19 agosto 2006

A dureza do coração

Os casamentos nem sempre se desenvolvem numa linha ascendente. Infelizmente, às vezes, têm os seus momentos de falhas, omissões e circunstâncias que geram dificuldades, e tiram o brilho do lar. Chegam dias chuvosos e tenebrosos que não permitem ver o sol. A alegria do casamento diminui, e alguns insanos pensamentos passam pela mente de que, talvez, seria melhor se estivéssemos sozinhos. Mas, graças à Deus, estes pensamentos passam e retornamos à sensatez, quando Deus prova que o seu projeto é para o nosso bem e felicidade.

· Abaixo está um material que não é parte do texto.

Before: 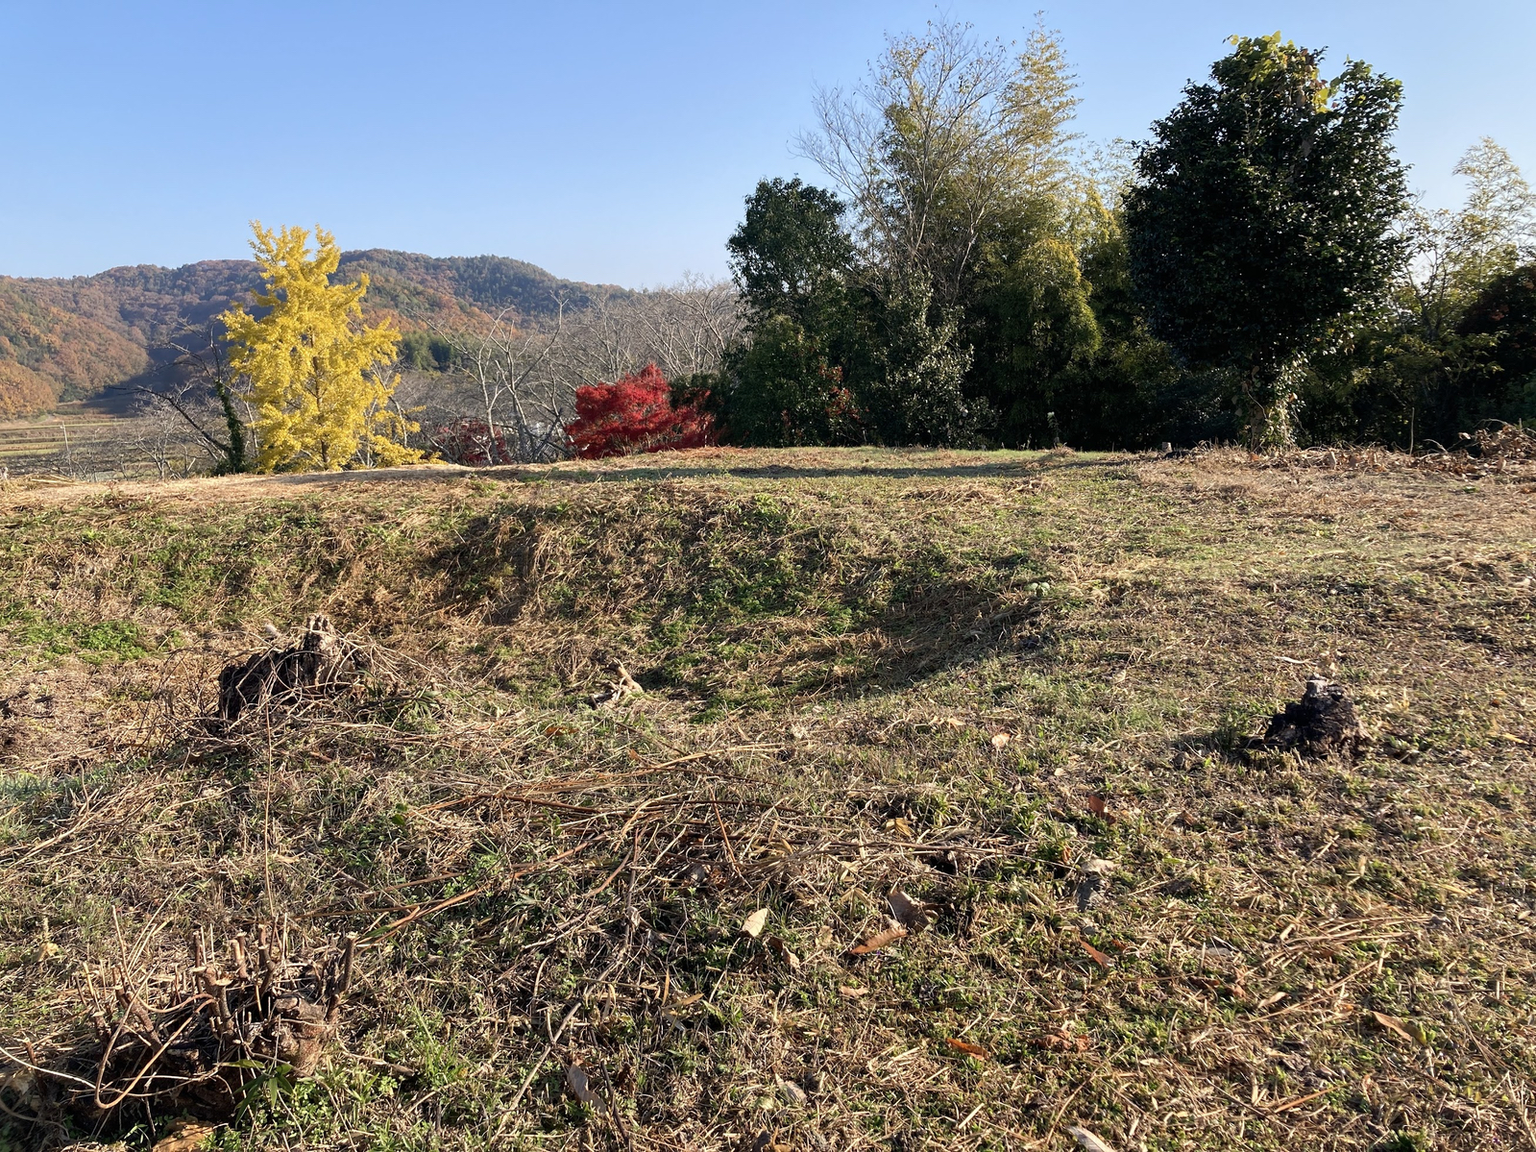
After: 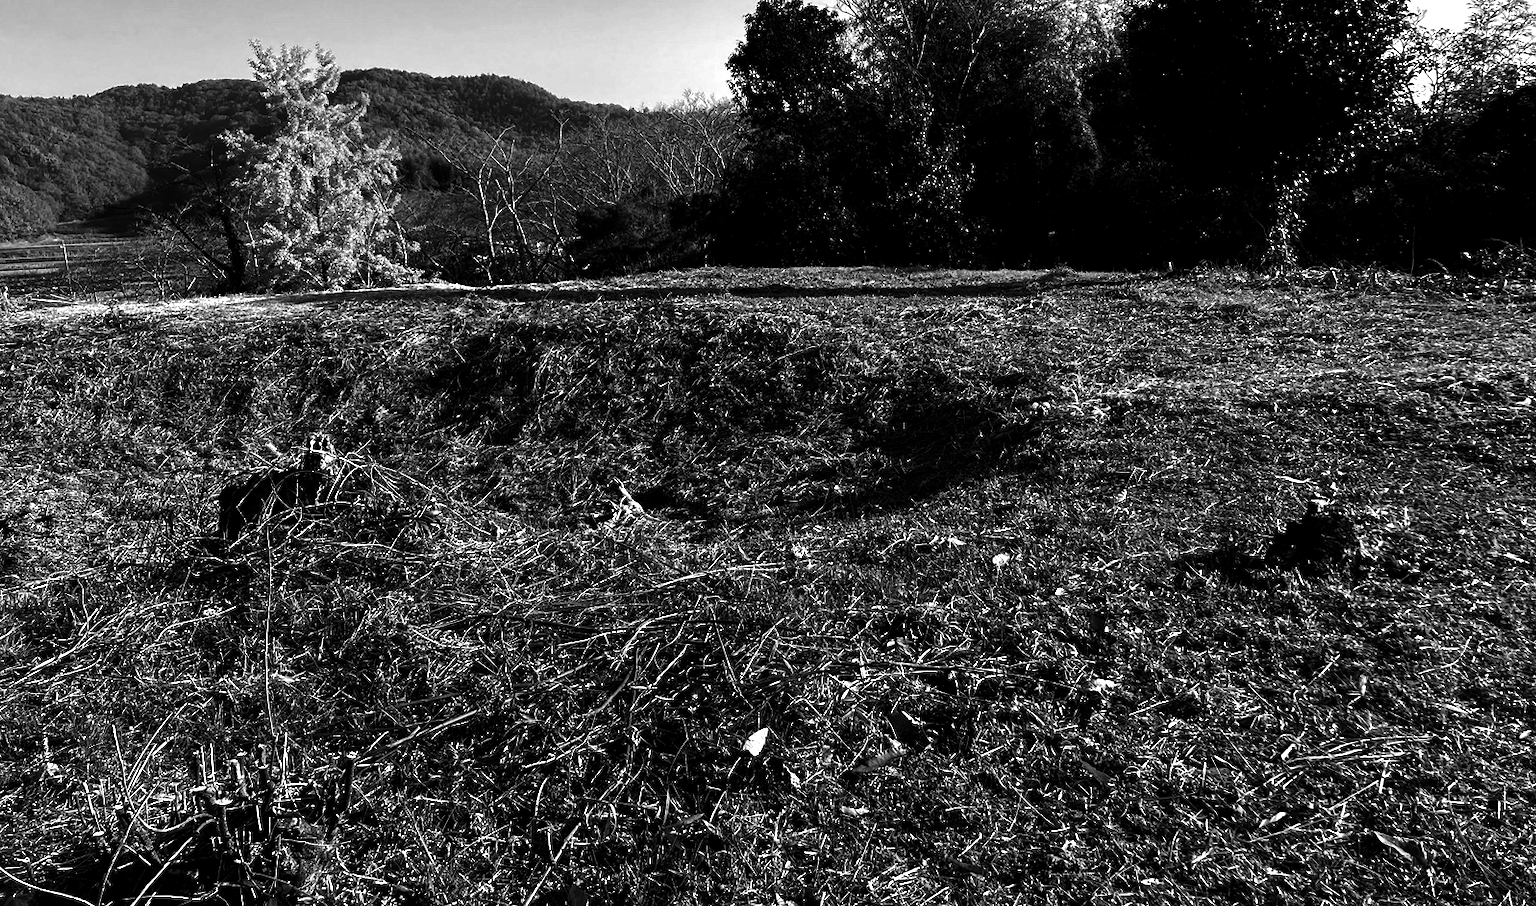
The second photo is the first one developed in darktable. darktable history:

É triste quando alguns casais não conseguem ver a luz no fim do túnel. A competição nascida no orgulho produz amargura. O desprazer da companhia e do diálogo se torna evidente a cada discordância. O desentendimento é doloroso, especialmente quando as palavras cortam com profundidade e, a agonia do não-perdão impede a cicatrização.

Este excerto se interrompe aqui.